I got a new RT on/off today from a friend and it is leaking air out the front. So I checked the power tube and this valve is still using a spring instead of a spacer. I tried every spacer I had but there was no noticeable difference. I just tuned my other classic valve and one spacer is missing from the set. The valve leaks immediately when air is attached to the asa and the bolt, at times, will cycle (or try to). Would you suggest using the biggest spacer I have and then try shims?

river031403
03-25-2014, 03:45 PM
I got a new RT on/off today from a friend and it is leaking air out the front. So I checked the power tube and this valve is still using a spring instead of a spacer. I tried every spacer I had but there was no noticeable difference.
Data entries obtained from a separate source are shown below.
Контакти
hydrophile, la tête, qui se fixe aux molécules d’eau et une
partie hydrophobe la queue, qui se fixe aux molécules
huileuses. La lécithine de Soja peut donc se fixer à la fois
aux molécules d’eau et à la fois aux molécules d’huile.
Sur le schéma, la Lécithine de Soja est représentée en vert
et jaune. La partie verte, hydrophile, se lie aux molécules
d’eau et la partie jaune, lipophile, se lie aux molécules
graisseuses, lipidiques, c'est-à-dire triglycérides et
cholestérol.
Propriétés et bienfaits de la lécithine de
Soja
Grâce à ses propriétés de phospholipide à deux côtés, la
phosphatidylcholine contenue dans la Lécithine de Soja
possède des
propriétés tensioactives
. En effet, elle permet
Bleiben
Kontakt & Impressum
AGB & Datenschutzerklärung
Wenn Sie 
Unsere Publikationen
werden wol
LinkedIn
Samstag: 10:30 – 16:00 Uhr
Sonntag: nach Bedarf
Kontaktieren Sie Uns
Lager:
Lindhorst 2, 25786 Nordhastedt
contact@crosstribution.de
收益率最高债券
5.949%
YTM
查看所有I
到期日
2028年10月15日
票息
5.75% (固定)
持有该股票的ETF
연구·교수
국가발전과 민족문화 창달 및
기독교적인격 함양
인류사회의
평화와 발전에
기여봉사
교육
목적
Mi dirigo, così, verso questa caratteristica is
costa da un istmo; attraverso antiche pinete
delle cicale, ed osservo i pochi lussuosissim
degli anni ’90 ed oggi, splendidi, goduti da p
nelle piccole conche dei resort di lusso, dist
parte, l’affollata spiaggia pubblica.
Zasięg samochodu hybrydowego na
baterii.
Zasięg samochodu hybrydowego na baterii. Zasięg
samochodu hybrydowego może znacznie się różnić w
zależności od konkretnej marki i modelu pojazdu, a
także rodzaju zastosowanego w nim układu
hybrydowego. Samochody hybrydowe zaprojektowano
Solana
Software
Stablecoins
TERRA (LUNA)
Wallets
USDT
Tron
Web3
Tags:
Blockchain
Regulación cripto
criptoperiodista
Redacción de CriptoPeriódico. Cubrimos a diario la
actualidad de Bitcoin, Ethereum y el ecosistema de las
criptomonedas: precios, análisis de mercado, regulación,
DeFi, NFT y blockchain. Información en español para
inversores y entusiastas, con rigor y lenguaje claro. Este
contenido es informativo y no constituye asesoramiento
I just tuned my other classic valve and one spacer is missing from the set. The valve leaks immediately when air is attached to the asa and the bolt, at times, will cycle (or try to). Would you suggest using the biggest spacer I have and then try shims?

Just send it to tuna already

athomas
03-25-2014, 04:11 PM
So I checked the power tube and this valve is still using a spring instead of a spacer. I tried every spacer I had but there was no noticeable difference. I just tuned my other classic valve and one spacer is missing from the set. The valve leaks immediately when air is attached to the asa and the bolt, at times, will cycle (or try to). Would you suggest using the biggest spacer I have and then try shims?If it is leaking, use a shorter spacer, not a longer one. Put the spring on end on a flat surface and place your shortest powertube spacer beside it. If the spacer is shorter than the spring, use it. If not, you can sand down your spring. If you have some sandpaper, place it sand side up on a flat surface. Rub one end of the spring against the sandpaper until it shaves enough metal off the spring to shorten its length enough to stop your leak.

fstop_22
03-27-2014, 08:18 AM
As I was about ready to chuck this valve through my kitchen window, I realized that when I get this working the way I want it, it will need a level 10 bolt in it to prevent chopping. So, I ordered a level 10 for this valve. I will post my results when it arrives and I've had time to work with it (either a video of me throwing it out my kitchen window or a video of it working). Thanks for all the help.

fstop_22
04-01-2014, 07:35 AM
Got my level 10 bolt kit yesterday and got it installed with no issues. The hyperframe now works perfectly with my classic valve (a new RT on/off installed). I promised to take video but I am almost out of paint. I wanted to free up my ReTro valve because I wanted to run a ninja SHP tank for some RTing action. When the tank arrived the ReTro valve worked great but now its acting a little sluggish. I guess if it isn't one thing, its another but I guess that will be for another thread if I need help. Thanks to all who helped me get this setup working. Without the help I'm sure I would have been replacing my kitchen window.